- Directions for this task
Exactly the lines below, starting with the one containing "thumb ip: (394, 214)" and going on through the one containing "wrist: (259, 211)", must be reproduced, both ends included, and no pictures with them.

Segment Start: Supplied information

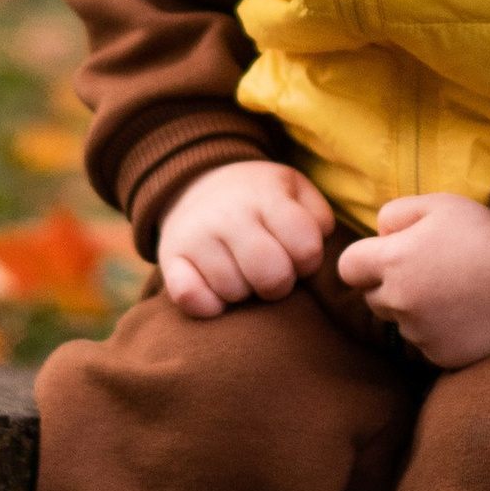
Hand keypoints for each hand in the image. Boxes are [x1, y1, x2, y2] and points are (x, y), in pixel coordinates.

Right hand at [157, 158, 332, 319]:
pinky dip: (208, 304)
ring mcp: (196, 236)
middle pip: (271, 274)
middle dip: (280, 285)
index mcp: (266, 196)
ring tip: (243, 274)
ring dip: (245, 293)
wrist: (199, 185)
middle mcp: (229, 214)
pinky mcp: (170, 258)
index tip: (299, 257)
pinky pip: (191, 298)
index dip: (310, 261)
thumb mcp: (294, 190)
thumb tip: (318, 243)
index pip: (306, 246)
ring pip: (233, 292)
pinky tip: (217, 292)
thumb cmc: (260, 200)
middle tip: (273, 274)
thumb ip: (318, 216)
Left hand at [337, 193, 489, 369]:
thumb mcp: (439, 204)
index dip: (365, 258)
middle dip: (388, 283)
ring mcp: (420, 334)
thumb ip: (394, 214)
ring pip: (397, 321)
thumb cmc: (486, 234)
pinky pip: (423, 343)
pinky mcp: (441, 356)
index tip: (391, 253)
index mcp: (394, 262)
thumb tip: (377, 235)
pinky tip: (464, 311)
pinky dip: (436, 330)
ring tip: (453, 288)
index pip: (347, 267)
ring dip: (412, 308)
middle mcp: (400, 303)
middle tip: (429, 268)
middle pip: (370, 297)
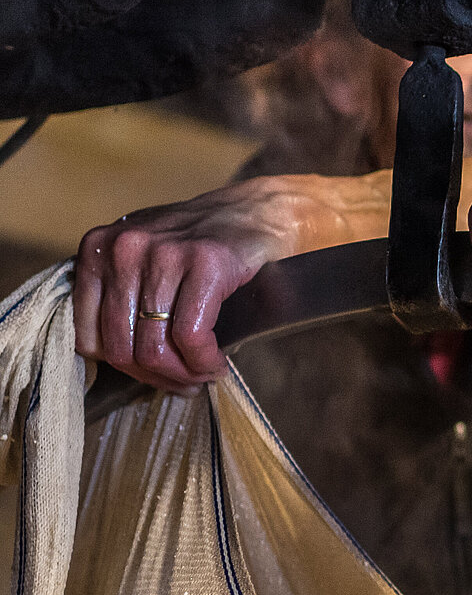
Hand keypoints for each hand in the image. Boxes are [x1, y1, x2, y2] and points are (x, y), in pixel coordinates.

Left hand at [72, 178, 315, 391]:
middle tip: (184, 382)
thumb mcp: (143, 258)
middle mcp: (123, 249)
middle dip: (156, 377)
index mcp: (98, 249)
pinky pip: (191, 336)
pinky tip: (217, 364)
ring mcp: (163, 255)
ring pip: (154, 347)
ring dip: (184, 374)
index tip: (154, 373)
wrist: (259, 211)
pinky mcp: (204, 264)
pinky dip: (204, 361)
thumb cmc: (201, 242)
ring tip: (203, 374)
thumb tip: (122, 360)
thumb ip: (121, 296)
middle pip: (121, 348)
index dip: (124, 368)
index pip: (89, 337)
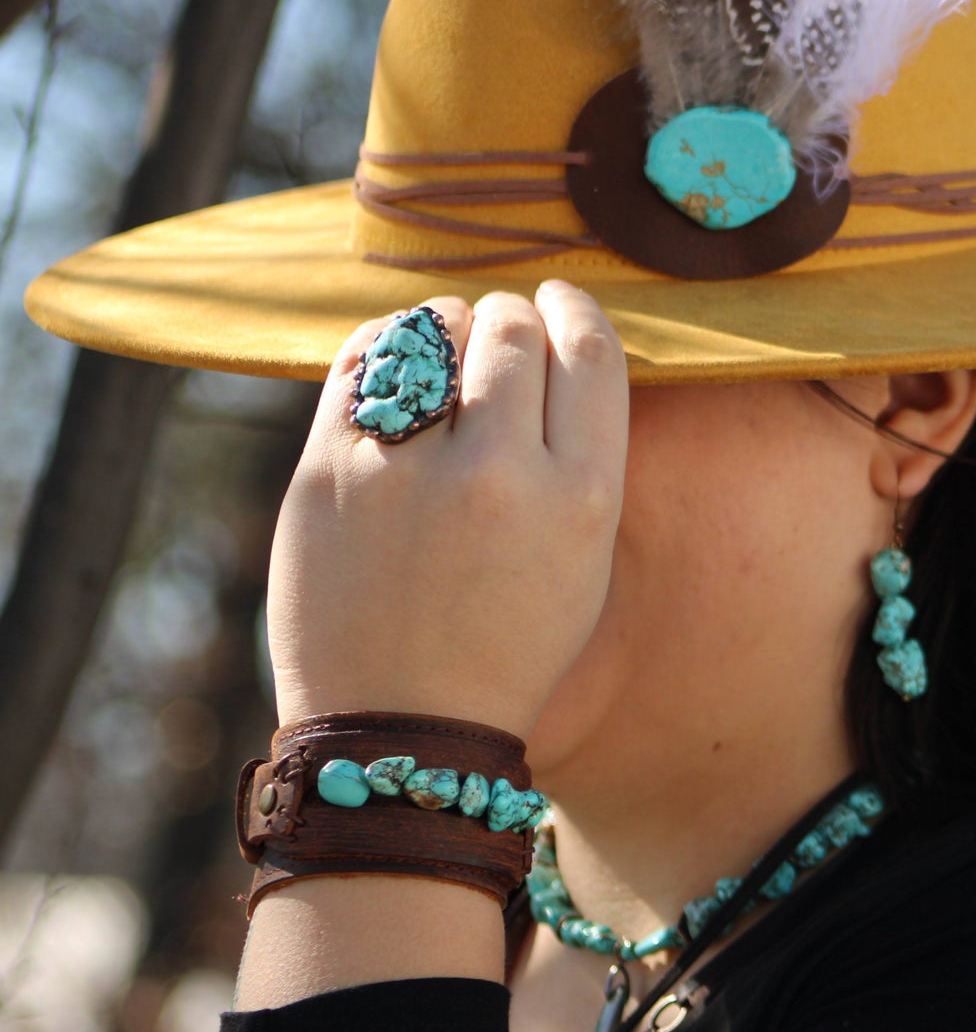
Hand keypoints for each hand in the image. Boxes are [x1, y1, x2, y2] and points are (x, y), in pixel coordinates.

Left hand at [264, 282, 628, 741]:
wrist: (399, 728)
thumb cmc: (505, 644)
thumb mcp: (584, 560)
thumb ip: (582, 455)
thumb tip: (557, 348)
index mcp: (582, 499)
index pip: (591, 350)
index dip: (577, 310)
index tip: (562, 303)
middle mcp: (500, 475)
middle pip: (514, 326)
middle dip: (512, 320)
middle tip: (500, 339)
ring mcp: (407, 471)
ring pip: (436, 327)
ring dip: (449, 327)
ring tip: (446, 356)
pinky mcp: (328, 471)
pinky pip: (363, 356)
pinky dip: (387, 344)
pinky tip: (397, 363)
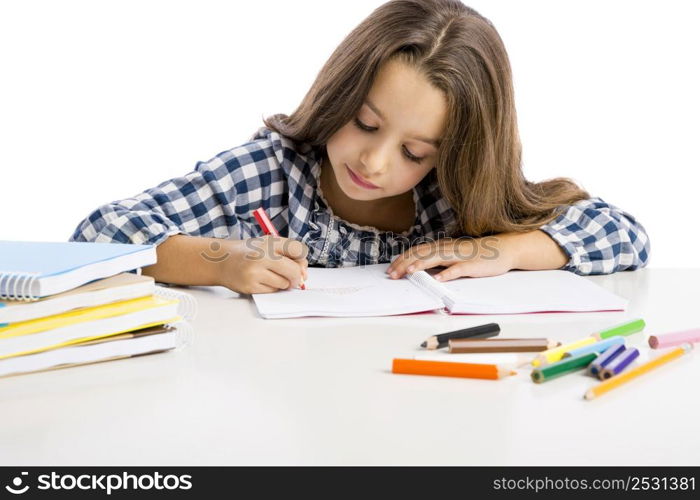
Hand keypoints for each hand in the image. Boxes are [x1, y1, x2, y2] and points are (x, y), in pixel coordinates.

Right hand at [218, 236, 308, 293]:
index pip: (298, 250)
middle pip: (294, 271)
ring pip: (284, 284)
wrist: (221, 261)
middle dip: (296, 277)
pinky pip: (272, 291)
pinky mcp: (250, 286)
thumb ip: (287, 254)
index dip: (302, 259)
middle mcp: (262, 255)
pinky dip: (271, 288)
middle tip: (292, 277)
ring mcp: (255, 272)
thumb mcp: (267, 245)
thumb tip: (304, 274)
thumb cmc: (249, 253)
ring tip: (270, 275)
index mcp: (269, 242)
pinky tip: (262, 281)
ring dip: (282, 283)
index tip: (298, 263)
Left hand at [386, 235, 517, 281]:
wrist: (503, 248)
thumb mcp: (453, 254)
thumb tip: (420, 267)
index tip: (391, 269)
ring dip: (421, 265)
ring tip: (408, 272)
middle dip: (405, 263)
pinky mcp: (472, 264)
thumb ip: (438, 259)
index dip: (402, 259)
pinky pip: (458, 269)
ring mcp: (460, 256)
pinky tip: (438, 279)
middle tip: (392, 274)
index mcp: (442, 246)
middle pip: (422, 254)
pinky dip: (447, 273)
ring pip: (437, 259)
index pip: (417, 250)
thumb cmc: (476, 254)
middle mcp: (448, 249)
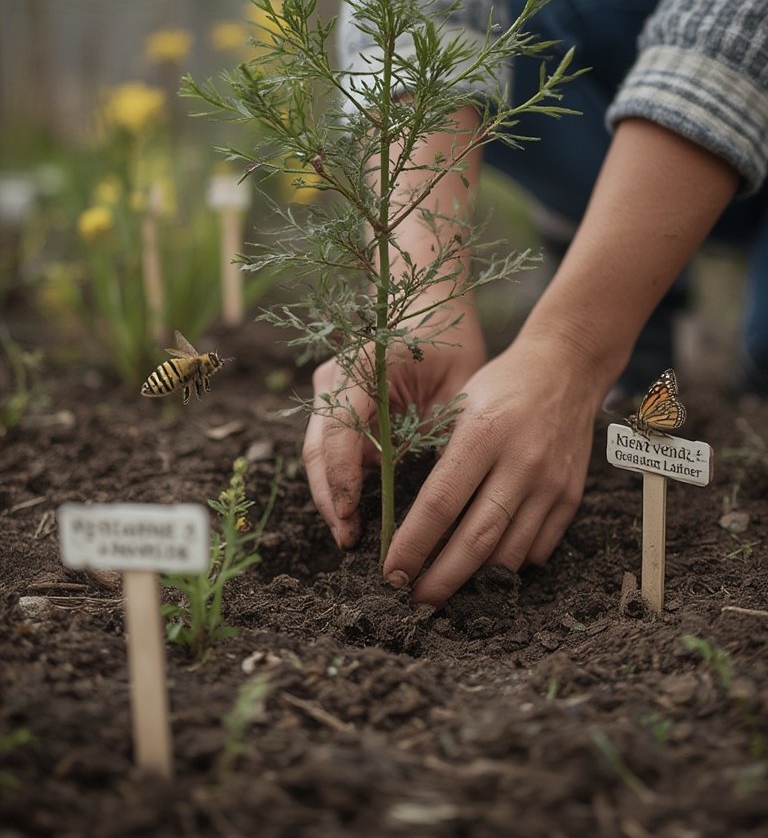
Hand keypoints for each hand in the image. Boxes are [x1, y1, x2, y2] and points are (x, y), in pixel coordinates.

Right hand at [302, 303, 486, 549]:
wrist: (429, 298)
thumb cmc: (451, 337)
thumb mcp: (459, 384)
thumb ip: (444, 433)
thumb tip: (443, 499)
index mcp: (365, 364)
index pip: (339, 428)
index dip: (341, 478)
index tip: (352, 519)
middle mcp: (337, 375)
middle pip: (318, 447)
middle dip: (331, 498)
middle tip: (349, 539)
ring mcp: (330, 386)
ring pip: (319, 449)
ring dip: (332, 491)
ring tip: (351, 532)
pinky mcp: (334, 399)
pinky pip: (330, 444)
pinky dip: (340, 476)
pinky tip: (357, 507)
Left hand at [381, 332, 605, 604]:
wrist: (567, 369)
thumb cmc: (502, 384)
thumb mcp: (460, 406)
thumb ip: (442, 459)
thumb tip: (415, 522)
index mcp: (484, 434)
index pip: (440, 503)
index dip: (413, 544)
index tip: (392, 570)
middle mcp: (521, 462)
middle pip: (476, 539)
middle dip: (441, 579)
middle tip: (415, 601)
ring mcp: (551, 484)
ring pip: (509, 554)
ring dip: (474, 580)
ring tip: (446, 587)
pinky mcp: (571, 497)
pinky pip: (538, 549)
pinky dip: (510, 565)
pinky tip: (488, 566)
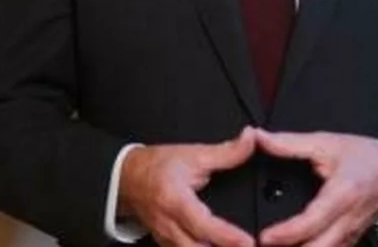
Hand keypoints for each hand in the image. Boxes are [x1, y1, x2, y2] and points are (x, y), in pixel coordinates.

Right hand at [120, 126, 256, 246]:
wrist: (127, 177)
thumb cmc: (157, 166)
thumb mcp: (193, 154)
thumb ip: (226, 152)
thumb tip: (250, 140)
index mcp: (176, 201)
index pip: (203, 225)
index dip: (227, 236)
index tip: (248, 241)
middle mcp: (169, 225)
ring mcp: (166, 238)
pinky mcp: (166, 244)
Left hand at [255, 129, 377, 246]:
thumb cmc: (365, 157)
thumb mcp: (327, 143)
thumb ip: (290, 143)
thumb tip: (261, 138)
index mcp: (340, 196)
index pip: (310, 223)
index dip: (285, 234)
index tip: (265, 236)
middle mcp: (346, 221)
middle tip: (262, 245)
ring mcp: (350, 235)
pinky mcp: (350, 241)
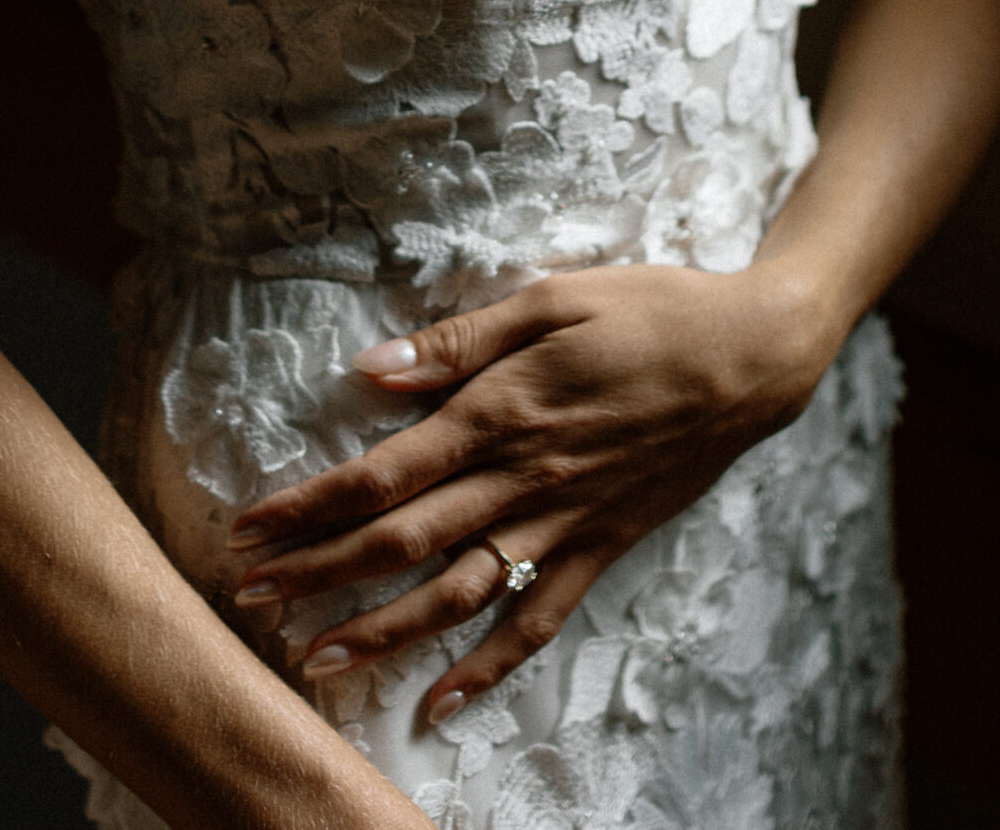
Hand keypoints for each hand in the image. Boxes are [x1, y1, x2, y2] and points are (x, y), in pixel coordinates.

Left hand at [227, 262, 839, 723]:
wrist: (750, 357)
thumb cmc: (648, 310)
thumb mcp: (552, 297)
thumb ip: (460, 339)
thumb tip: (372, 370)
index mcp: (502, 411)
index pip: (384, 473)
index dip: (311, 505)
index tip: (250, 525)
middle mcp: (524, 479)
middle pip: (403, 542)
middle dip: (319, 574)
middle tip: (249, 598)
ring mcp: (564, 523)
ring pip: (457, 595)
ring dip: (382, 632)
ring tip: (316, 660)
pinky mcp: (600, 546)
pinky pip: (538, 621)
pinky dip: (489, 669)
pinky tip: (441, 702)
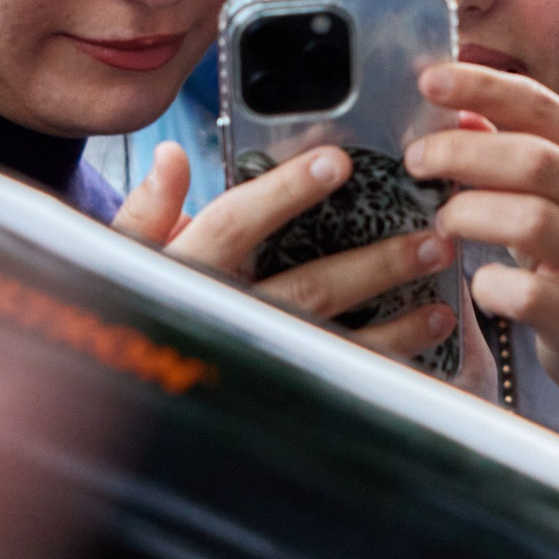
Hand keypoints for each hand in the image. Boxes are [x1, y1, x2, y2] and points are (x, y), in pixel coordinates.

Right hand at [118, 142, 455, 362]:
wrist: (115, 402)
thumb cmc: (127, 313)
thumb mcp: (122, 258)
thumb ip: (149, 210)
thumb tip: (174, 155)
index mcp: (187, 272)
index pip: (237, 224)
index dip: (285, 193)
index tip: (337, 162)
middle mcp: (226, 319)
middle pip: (307, 286)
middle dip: (375, 263)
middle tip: (432, 238)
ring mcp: (255, 361)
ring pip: (334, 340)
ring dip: (397, 321)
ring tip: (444, 294)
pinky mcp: (280, 395)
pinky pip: (340, 381)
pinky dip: (387, 361)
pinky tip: (426, 341)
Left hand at [404, 62, 558, 408]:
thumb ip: (513, 147)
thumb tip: (458, 107)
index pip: (542, 105)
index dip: (482, 88)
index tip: (431, 81)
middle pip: (535, 159)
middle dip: (463, 152)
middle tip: (418, 160)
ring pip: (531, 220)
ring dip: (470, 214)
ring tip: (446, 223)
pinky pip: (526, 293)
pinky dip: (488, 284)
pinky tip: (479, 284)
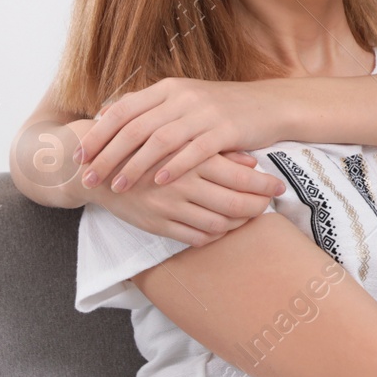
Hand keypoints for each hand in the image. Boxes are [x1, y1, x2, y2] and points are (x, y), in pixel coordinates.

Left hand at [76, 78, 278, 192]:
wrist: (269, 105)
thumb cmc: (222, 108)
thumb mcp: (183, 98)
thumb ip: (147, 105)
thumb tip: (105, 112)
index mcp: (168, 87)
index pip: (122, 109)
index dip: (97, 133)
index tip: (78, 157)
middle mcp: (182, 96)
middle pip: (135, 128)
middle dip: (107, 155)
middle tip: (88, 178)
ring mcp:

Segment End: Supplied information

- Exercise solution
thumb ip: (394, 214)
ring pip: (397, 321)
thumb cmc: (486, 234)
pinky pip: (423, 343)
pinky mcp: (441, 356)
index tip: (391, 253)
index mcp: (394, 262)
thumb tip: (377, 235)
pinky tip: (464, 311)
pinky dip: (436, 330)
ring tip: (453, 288)
index pip: (347, 267)
ring dip: (412, 308)
middle mcp: (400, 303)
middle tip: (429, 268)
middle pip: (370, 297)
Hand keypoints for each hand in the image. Boxes are [x1, y1, x2, y2] and points are (x, y), in pixel coordinates.

Left hand at [72, 178, 315, 391]:
middle tip: (184, 382)
thumb mcp: (143, 258)
middle mcp: (123, 249)
middle dip: (156, 377)
index mcp: (98, 249)
pinky pip: (191, 336)
pinky tip: (217, 364)
ring mcp: (163, 255)
ring pip: (154, 347)
ring dip: (184, 374)
index tip: (154, 373)
wrist: (259, 211)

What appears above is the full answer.